* ANHAND DES TEXTES *
- 1) Beantworten Sie anhand des Artikels über Vettels Pole Position in Shanghai diese Fragen:
(a) Wie viele Jahre in Folge hatte in China zuvor jedes Mal ein Silberpfeil ganz vorn in der Startaufstellung gestanden?
(b) In welcher Zeit fuhr Vettel die Pole Position?
(c) Um wie viel waren Vettel und Räikkönen schneller als Bottas und Hamilton?
- 2) Wie lautet dieser Satz aus dem Artikel über Vettels Pole Position in Shanghai auf Englisch: „Valtteri Bottas kam als bester Mercedes-Fahrer auf Rang drei.“
- 3) Können Sie den Abschnitt von „Vettel: Die ganze“ bis „auf Rang zwei.“ aus dem Artikel über Vettels Pole Position in Shanghai wiedergeben und dabei „Räikkönen“ durch „Kimi Räikkönen“ ersetzen?

* SEITENTEXT *
+++

Formel 1: Vettel ist nicht zu stoppen

WM-Spitzenreiter Sebastian Vettel ist in der Formel 1 derzeit kaum zu stoppen. Der zweimalige Saisonsieger eroberte sich heute Morgen in Shanghai die Pole Position für den Großen Preis von China. Wie schon eine Woche zuvor in Bahrain entriss der Ferrari-Star seinem Teamkollegen Kimi Räikkönen in letzter Minute noch den besten Startplatz für das dritte Saisonrennen am morgigen Sonntag (8.10 Uhr/RTL).

Zugleich beendete der viermalige Weltmeister die Erfolgsserie von Titelrivale Mercedes in China: In den vergangenen sechs Jahren hatte jedes Mal ein Silberpfeil ganz vorn in der Startaufstellung gestanden. Valtteri Bottas kam als bester Mercedes-Fahrer auf Rang drei. Der Titelverteidiger und fünfmalige China-Sieger Lewis Hamilton musste sich bei Temperaturen von nur zwölf Grad im zweiten Silberpfeil mit dem vierten Platz begnügen.

Vettel: Die ganze Runde war super

„Die ganze Runde war super. Das Auto war echt erstaunlich. Es konnte nicht besser sein“, meinte Vettel nach der 52. Pole seiner Karriere. Bei seinem letzten Angriff auf Startplatz eins in Shanghai lag er bis zum letzten Drittel der 5,451 Kilometer langen Strecke in der Mega-Metropole noch hinter Räikkönen. Am Ende verwies der 30-Jährige nach einem überragenden Schlussabschnitt in 1:31,095 Minuten den Finnen um weniger als neun Hundertstelsekunden auf Rang zwei.

Formel 1: Scuderia zeigt sich mit silbernen Konkurrenten ebenbürtig

Ausgerechnet auf dem bisherigen Erfolgskurs von Mercedes zeigte die Scuderia, dass sie den silbernen Titelrivalen mehr als nur ebenbürtig ist. Vettel und Räikkönen waren mehr als eine halbe Sekunde schneller als Bottas und Hamilton und bilden nach Bahrain zum zweiten Mal nacheinander eine Startreihe.

+++

* Gespeicherte Dateneinträge *
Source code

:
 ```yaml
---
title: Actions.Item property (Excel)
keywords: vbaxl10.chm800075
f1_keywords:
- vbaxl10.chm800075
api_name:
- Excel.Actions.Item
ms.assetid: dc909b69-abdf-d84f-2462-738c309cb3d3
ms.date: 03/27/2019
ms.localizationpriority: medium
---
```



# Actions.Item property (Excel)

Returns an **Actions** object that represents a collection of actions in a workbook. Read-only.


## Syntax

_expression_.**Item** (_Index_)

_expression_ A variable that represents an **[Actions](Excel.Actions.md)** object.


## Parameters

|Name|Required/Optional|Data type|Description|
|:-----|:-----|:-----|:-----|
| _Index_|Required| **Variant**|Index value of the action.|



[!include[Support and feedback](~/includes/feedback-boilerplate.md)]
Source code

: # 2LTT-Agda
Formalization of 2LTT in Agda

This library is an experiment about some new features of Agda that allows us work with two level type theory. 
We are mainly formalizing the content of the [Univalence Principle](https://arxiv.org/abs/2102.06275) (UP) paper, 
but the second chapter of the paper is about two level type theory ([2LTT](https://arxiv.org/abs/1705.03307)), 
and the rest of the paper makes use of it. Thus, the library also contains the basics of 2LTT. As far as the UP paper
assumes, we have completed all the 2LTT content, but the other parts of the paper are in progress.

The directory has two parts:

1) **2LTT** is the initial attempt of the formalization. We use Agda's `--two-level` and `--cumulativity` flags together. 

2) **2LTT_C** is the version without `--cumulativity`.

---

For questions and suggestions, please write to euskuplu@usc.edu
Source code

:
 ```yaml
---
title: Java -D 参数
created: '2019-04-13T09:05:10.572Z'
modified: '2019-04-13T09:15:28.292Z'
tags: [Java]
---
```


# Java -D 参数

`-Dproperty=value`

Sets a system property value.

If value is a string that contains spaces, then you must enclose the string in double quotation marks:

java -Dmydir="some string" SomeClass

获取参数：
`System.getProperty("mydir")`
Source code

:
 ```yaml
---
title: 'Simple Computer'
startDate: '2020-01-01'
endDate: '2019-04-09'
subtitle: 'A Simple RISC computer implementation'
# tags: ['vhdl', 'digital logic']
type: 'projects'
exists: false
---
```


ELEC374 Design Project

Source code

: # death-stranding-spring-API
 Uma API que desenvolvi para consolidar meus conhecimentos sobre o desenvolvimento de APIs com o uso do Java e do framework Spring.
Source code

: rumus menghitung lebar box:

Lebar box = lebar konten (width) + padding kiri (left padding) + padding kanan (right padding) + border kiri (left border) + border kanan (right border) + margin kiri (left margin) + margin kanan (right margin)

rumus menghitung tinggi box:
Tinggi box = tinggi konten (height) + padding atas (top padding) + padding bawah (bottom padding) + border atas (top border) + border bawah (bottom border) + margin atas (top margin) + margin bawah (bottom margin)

+++

* LÖSUNGEN DER AUFGABEN *
- 1)
(a) Sechs Jahre.
(b) In 1:31,095 Minuten.
(c) Um mehr als eine halbe Sekunde.

- 2) Valtteri Bottas took third place as the best Mercedes driver.

- 3)
Vettel: Die ganze Runde war super

„Die ganze Runde war super. Das Auto war echt erstaunlich. Es konnte nicht besser sein“, meinte Vettel nach der 52. Pole seiner Karriere. Bei seinem letzten Angriff auf Startplatz eins in Shanghai lag er bis zum letzten Drittel der 5,451 Kilometer langen Strecke in der Mega-Metropole noch hinter Kimi Räikkönen. Am Ende verwies der 30-Jährige nach einem überragenden Schlussabschnitt in 1:31,095 Minuten den Finnen um weniger als neun Hundertstelsekunden auf Rang zwei.